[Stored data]
-----

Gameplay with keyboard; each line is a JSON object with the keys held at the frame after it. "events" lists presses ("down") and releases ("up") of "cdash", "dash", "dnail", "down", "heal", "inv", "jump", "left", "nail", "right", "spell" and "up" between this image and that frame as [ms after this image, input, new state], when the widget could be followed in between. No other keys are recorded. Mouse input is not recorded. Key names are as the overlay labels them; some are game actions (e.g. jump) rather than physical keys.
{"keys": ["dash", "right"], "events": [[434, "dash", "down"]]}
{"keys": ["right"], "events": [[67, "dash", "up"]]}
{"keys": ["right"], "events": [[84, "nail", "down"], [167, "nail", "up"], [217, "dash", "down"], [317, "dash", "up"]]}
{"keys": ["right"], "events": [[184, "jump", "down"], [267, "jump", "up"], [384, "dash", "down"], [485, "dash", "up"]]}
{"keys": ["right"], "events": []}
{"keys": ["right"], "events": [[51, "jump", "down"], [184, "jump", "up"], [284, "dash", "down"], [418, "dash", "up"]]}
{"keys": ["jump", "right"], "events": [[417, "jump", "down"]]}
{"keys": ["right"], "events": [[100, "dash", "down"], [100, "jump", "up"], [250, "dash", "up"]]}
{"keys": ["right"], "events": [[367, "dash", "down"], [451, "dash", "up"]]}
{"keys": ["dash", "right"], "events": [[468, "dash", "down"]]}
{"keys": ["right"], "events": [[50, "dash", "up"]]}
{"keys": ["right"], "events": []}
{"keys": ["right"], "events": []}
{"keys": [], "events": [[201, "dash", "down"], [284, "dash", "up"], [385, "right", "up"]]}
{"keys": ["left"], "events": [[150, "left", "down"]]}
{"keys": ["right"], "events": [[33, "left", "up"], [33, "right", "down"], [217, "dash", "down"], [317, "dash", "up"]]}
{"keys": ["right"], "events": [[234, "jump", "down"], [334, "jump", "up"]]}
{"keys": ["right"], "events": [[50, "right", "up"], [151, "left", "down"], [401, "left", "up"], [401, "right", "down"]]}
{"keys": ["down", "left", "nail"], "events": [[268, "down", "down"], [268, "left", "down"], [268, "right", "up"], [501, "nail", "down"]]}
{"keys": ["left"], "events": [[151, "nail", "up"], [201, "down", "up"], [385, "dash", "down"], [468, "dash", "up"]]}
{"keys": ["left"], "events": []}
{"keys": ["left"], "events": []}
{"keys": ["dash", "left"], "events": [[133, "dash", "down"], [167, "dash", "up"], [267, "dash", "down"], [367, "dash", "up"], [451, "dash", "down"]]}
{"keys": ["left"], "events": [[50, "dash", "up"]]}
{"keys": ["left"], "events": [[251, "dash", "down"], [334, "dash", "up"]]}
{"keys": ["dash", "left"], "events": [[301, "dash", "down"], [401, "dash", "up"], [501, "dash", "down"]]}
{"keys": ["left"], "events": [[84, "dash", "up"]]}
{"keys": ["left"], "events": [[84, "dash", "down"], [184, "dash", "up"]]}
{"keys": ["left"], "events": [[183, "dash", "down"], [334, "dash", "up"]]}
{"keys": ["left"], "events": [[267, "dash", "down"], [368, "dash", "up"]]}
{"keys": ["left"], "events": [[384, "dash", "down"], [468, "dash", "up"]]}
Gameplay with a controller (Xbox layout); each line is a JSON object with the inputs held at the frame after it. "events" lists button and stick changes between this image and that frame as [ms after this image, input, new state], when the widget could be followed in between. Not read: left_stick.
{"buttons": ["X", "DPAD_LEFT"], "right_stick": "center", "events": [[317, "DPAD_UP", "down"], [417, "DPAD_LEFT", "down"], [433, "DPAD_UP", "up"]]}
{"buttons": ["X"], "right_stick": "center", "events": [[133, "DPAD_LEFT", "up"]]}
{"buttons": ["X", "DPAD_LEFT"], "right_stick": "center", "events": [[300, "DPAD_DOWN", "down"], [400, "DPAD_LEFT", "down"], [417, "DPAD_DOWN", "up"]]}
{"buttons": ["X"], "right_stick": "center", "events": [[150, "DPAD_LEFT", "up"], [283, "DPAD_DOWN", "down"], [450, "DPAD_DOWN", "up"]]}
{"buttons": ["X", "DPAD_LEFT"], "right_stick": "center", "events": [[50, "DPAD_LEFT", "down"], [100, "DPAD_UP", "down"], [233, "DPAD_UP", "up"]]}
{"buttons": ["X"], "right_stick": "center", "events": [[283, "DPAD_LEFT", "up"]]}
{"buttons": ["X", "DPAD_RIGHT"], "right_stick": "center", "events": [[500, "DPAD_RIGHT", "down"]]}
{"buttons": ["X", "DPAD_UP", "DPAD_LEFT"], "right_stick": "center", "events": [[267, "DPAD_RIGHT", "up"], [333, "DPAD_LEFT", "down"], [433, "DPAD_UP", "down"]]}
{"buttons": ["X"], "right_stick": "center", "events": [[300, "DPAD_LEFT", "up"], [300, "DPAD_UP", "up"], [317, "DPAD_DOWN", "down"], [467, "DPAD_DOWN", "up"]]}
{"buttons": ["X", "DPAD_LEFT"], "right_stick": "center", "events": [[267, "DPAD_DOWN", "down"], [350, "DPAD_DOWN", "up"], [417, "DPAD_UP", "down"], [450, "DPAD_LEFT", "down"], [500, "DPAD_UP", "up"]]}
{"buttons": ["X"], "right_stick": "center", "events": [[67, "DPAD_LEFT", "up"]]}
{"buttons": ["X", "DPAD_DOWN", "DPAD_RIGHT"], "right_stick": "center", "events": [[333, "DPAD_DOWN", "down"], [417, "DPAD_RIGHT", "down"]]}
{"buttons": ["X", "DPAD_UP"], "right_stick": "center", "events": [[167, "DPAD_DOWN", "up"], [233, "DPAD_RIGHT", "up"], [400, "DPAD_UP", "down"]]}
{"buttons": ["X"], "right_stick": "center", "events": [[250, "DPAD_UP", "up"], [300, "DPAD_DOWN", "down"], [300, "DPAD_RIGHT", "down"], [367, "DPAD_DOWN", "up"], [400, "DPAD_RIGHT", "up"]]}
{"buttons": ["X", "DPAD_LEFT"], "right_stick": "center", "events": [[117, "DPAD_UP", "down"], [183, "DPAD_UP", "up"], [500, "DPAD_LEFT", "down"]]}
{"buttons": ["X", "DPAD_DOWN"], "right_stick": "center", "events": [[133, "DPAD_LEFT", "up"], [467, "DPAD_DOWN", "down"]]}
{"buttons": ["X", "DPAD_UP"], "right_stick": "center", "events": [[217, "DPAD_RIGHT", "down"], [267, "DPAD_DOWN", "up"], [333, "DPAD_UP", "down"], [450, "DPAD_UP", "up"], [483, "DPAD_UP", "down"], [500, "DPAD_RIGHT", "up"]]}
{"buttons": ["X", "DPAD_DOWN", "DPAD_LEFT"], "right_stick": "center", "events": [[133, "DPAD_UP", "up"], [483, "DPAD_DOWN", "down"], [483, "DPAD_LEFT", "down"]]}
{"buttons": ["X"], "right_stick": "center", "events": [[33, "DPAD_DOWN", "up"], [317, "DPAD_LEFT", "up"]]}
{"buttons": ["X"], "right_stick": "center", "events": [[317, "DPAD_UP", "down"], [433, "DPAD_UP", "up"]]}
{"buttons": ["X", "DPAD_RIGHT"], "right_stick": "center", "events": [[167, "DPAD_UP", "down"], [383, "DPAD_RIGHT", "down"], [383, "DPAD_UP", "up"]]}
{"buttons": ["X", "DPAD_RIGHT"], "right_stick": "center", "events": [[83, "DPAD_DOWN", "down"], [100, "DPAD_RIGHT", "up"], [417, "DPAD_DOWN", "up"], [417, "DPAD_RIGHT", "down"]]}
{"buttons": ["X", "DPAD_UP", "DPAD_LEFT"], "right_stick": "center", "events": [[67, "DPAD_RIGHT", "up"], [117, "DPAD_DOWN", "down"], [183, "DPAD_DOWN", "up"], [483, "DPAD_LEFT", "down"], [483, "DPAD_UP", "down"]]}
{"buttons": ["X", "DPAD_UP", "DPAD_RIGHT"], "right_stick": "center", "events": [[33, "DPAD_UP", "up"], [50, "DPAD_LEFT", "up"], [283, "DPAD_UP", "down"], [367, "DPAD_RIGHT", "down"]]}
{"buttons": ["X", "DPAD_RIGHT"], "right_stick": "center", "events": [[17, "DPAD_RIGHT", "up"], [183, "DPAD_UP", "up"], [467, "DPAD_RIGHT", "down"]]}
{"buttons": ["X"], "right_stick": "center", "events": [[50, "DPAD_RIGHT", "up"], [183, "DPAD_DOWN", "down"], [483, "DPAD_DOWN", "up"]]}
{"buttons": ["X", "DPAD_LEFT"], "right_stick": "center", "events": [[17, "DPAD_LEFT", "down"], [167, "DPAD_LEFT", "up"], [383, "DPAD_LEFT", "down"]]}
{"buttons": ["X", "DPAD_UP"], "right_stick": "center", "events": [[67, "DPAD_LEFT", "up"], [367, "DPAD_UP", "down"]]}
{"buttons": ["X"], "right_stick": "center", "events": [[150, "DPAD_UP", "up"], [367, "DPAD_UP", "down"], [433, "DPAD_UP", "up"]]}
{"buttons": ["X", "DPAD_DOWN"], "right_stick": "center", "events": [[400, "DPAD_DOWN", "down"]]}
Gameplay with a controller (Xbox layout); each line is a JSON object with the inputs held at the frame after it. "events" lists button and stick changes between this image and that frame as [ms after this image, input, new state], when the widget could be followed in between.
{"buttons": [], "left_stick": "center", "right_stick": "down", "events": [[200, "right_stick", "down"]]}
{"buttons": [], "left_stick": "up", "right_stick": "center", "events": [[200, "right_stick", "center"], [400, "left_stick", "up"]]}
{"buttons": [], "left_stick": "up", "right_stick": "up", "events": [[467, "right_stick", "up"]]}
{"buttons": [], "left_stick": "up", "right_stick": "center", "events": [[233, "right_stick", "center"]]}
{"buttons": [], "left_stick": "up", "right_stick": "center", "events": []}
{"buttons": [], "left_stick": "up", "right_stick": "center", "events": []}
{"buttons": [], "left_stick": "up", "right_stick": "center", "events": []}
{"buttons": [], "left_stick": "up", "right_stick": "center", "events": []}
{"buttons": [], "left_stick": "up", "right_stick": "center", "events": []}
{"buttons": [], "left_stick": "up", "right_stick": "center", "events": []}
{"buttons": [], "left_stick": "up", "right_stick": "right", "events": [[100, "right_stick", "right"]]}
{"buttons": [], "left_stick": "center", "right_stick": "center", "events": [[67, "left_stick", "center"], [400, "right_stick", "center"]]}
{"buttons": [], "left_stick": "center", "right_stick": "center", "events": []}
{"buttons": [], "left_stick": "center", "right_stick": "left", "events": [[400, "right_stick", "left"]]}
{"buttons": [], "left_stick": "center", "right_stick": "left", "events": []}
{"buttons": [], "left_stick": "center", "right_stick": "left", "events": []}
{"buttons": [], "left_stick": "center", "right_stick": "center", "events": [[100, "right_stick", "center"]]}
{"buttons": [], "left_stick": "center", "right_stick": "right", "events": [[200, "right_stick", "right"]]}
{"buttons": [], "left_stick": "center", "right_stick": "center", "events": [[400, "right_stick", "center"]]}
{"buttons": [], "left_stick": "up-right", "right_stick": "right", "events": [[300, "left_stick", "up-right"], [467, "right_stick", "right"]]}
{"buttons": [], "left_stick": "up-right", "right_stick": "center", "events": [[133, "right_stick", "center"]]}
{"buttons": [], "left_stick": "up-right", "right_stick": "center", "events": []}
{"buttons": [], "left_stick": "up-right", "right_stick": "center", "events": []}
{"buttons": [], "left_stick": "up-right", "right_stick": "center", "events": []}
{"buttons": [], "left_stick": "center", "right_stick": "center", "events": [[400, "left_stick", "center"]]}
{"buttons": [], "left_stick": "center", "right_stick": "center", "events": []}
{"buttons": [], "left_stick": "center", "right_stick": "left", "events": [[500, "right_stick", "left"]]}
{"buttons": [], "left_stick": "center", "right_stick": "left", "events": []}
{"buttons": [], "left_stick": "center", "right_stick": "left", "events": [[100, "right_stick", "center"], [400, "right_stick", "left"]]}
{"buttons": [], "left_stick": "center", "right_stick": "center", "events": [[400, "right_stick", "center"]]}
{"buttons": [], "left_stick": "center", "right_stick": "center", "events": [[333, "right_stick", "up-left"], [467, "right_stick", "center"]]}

-----

Which lines of the data contain the string "Xbox"? Copy each one.

▸ **SOLUTION**
Gameplay with a controller (Xbox layout); each line is a JSON object with the inputs held at the frame after it. "events" lists button and stick changes between this image and that frame as [ms after this image, input, new state], when the widget could be followed in between. Not read: left_stick.
Gameplay with a controller (Xbox layout); each line is a JSON object with the inputs held at the frame after it. "events" lists button and stick changes between this image and that frame as [ms after this image, input, new state], when the widget could be followed in between.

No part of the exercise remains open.